Einen Augenblick lang starrte Odeen sie verständnislos an. Dann sagte er: "Ich weiß es nicht."
"Nun, was würde bei einer Explosion unserer Sonne geschehen?"
"Die könnte unmöglich explodieren."
(Tritt fragte sich, was die ganze Aufregung sollte. Wie konnte eine Sonne explodieren? Dua schien immer wütender zu werden, und Odeen beäugte sie verwirrt.)
"Nehmen wir einmal an, sie würde explodieren", beharrte Dua. "Würde es dann hier sehr heiß werden?"
"Ich nehme es an."
"Würden wir alle daran sterben?"
Odeen zögerte und erwiderte dann mit deutlichem Unwillen: "Was für einen Unterschied macht es denn, Dua? Unsere Sonne explodiert nicht, und nun stell keine dummen Fragen mehr."
"Du hast mich selber aufgefordert, Fragen zu stellen, Odeen, und es macht einen Unterschied, denn die Positronenpumpe arbeitet in beiden Richtungen. Wir brauchen das andere Ende ebenso wie das unsere."

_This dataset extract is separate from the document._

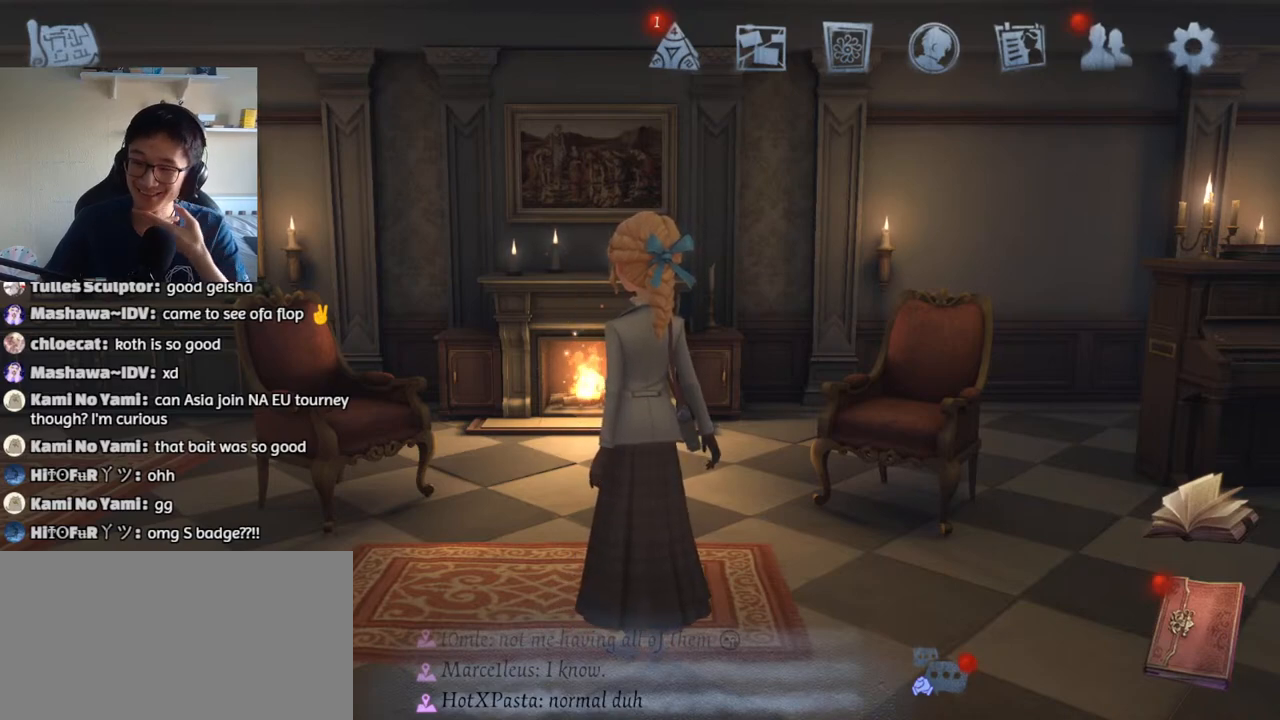
{"keys": [], "mouse": [], "events": []}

Odeen starrte sie an: "Das hast du aber nicht von mir."
"Ich fühle es."
"Du fühlst sehr viel, Dua ..."
Aber Dua hatte zu schreien begonnen. Sie war völlig außer sich. Noch nie hatte Tritt sie so erlebt. Sie brüllte: "Versuch nicht das Thema zu wechseln, Odeen. Und zieh dich nicht auf deinen Gipfel zurück und versuch mich zum Narren zu stempeln - wieder mal so ein typischer Gefühlsling! Du hast selbst gesagt, ich wäre fast ein Denkling, und das stimmt jedenfalls so weit, daß ich erkenne, daß die Positronenpumpe ohne die An-der-Wesen nicht funktionieren würde. Wenn die Wesen in dem anderen Universum vernichtet werden, kommt die Positronenpumpe zum Stillstand. Unsere Sonne ist dann kälter denn je, und wir alle verhungern. Hältst du das wirklich für unwichtig?"
Odeen brüllte jetzt ebenfalls: "Das zeigt mal wieder, wie wenig du wirklich begreifst. Wir brauchen die Hilfe der anderen, weil die Energie drüben nur in niedriger Konzentration vorhanden ist und wir deshalb Materie austauschen müssen. Wenn die Sonne im anderen Universum explodiert, gibt es einen gewaltigen Energiestrom, einen riesigen Energiesturz, der eine
Million Lebensspannen langt. Energie wäre dann so überreichlich vorhanden, daß wir sie ohne Materieaustausch direkt anzapfen könnten. Also brauchen wir die anderen nicht. Und es ist ganz egal, was mit ihnen passiert..."
Sie berührten sich fast. Tritt war entsetzt. Er mußte wohl schnell etwas sagen, damit sie auseinandergingen, mußte mit ihnen reden. Doch es wollte ihm nichts einfallen. Im nächsten Augenblick wurde er aus seinem Dilemma erlöst.
Vor der Höhle stand ein Hartling. Nein, drei sogar. Sie hatten mehrfach versucht, sich bemerkbar zu machen - doch vergeblich. Tritt kreischte: "Odeen! Dua!"
Dann verstummte er zitternd. Er hatte eine fürchterliche Ahnung, weswegen die Hartlinge gekommen waren. Er beschloß zu verschwinden.
Doch der vorderste Hartling hob einen seiner beständigen, undurchsichtigen Ausläufer und sagte: "Bleib hier."
Es klang barsch, unfreundlich. In seinem ganzen Leben hatte Tritt noch keine solche Angst gehabt.
Dua war wütend, so wütend sogar, daß sie die Hartlinge kaum wahrnahm. Und diese Wut hatte mehrere Gründe - Gründe, die jeder für sich schon ausgereicht hätten, ihre Gefühle zum Überfließen zu bringen. Es war nicht richtig, daß Odeen sie hatte belügen wollen. Es war nicht richtig, daß eine ganze Welt mit ihren Bewohnern sterben sollte. Nicht richtig auch, daß ihr das Lernen so leicht fiel und daß es ihr bisher stets verwehrt gewesen war.
Nach ihrem ersten Erlebnis im Felsgestein war sie noch zweimal in den Hart-Höhlen gewesen. Noch zweimal hatte sie sich unbemerkt im Fels vergraben und jedesmal neue Erkenntnisse aufgenommen, und jedesmal wenn Odeen ihr etwas erklären wollte, wußte sie schon vorher, was er sagen würde.
Warum konnte man sie nicht unterweisen, so wie Odeen unterwiesen worden war? Warum nur die Denklinge? War denn ihre Lernfähigkeit nur darauf zurückzuführen, daß sie ein LinksG war, ein pervertierter Mittling? Egal, warum konnte man sie nicht trotzdem unterweisen? Es war nicht richtig, ihr das alles vorzuenthalten.